BRIEF: Every line below from the one with "left hip: (281, 551)" through the one with "left eye: (320, 65)" should be retyped exactly, both ends included; no other lines and no pictures.

EXCERPTED RECORDS:
══════

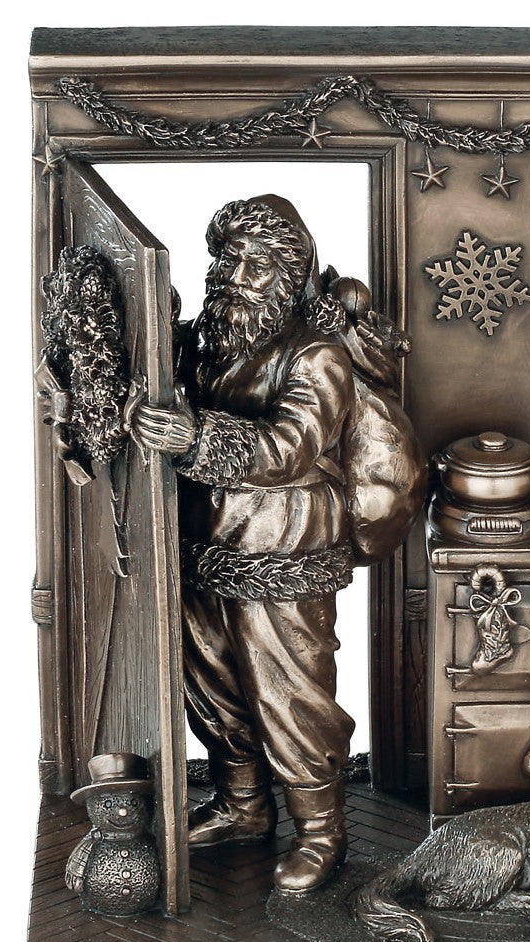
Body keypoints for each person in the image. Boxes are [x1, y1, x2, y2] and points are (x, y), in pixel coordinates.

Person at [130, 195, 361, 894]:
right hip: (201, 544)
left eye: (253, 264)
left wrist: (195, 436)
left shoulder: (315, 356)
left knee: (290, 694)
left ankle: (320, 831)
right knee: (212, 683)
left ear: (288, 277)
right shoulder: (205, 340)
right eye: (226, 259)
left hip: (281, 551)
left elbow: (291, 447)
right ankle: (243, 805)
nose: (233, 276)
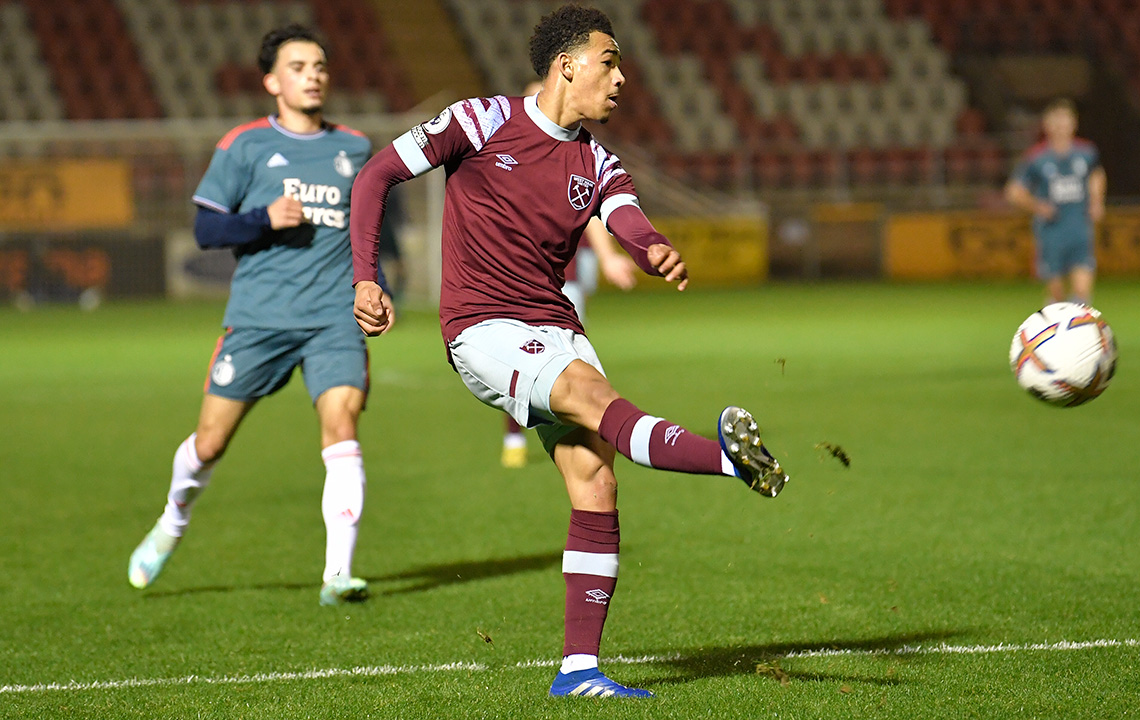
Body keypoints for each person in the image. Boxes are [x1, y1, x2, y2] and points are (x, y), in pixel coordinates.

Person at [348, 4, 787, 698]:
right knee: (594, 397)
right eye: (609, 62)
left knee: (596, 483)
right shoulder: (479, 121)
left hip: (554, 325)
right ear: (567, 66)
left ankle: (579, 671)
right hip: (483, 327)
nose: (620, 80)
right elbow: (374, 177)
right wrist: (366, 278)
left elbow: (627, 220)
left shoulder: (597, 159)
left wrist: (655, 249)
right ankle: (727, 460)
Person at [127, 24, 392, 607]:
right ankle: (172, 520)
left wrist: (375, 285)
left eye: (320, 65)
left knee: (342, 424)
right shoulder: (242, 145)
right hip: (259, 319)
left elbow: (370, 232)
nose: (314, 75)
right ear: (273, 81)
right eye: (299, 66)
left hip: (331, 319)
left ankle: (338, 575)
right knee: (211, 443)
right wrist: (263, 219)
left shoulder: (353, 147)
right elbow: (205, 229)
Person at [502, 215, 637, 467]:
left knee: (570, 361)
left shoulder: (558, 178)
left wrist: (607, 257)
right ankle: (515, 437)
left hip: (563, 279)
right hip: (518, 282)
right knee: (520, 360)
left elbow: (588, 208)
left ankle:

══════

OUTPUT BELOW:
left hip: (281, 551)
left elbow: (291, 447)
right ankle: (243, 805)
nose: (233, 276)
Body keypoints for each person in the image. Boxes are [x1, y1, x2, y2] and points are (x, y), in pixel coordinates.

Person at [348, 4, 787, 698]:
right knee: (594, 397)
right eye: (609, 62)
left knee: (596, 483)
right shoulder: (479, 121)
left hip: (554, 325)
right ear: (567, 66)
left ankle: (579, 671)
right hip: (483, 327)
nose: (620, 80)
right elbow: (374, 177)
right wrist: (366, 278)
left elbow: (627, 220)
left shoulder: (597, 159)
left wrist: (655, 249)
right ankle: (727, 460)
Person at [127, 24, 392, 607]:
right ankle: (172, 520)
left wrist: (375, 285)
left eye: (320, 65)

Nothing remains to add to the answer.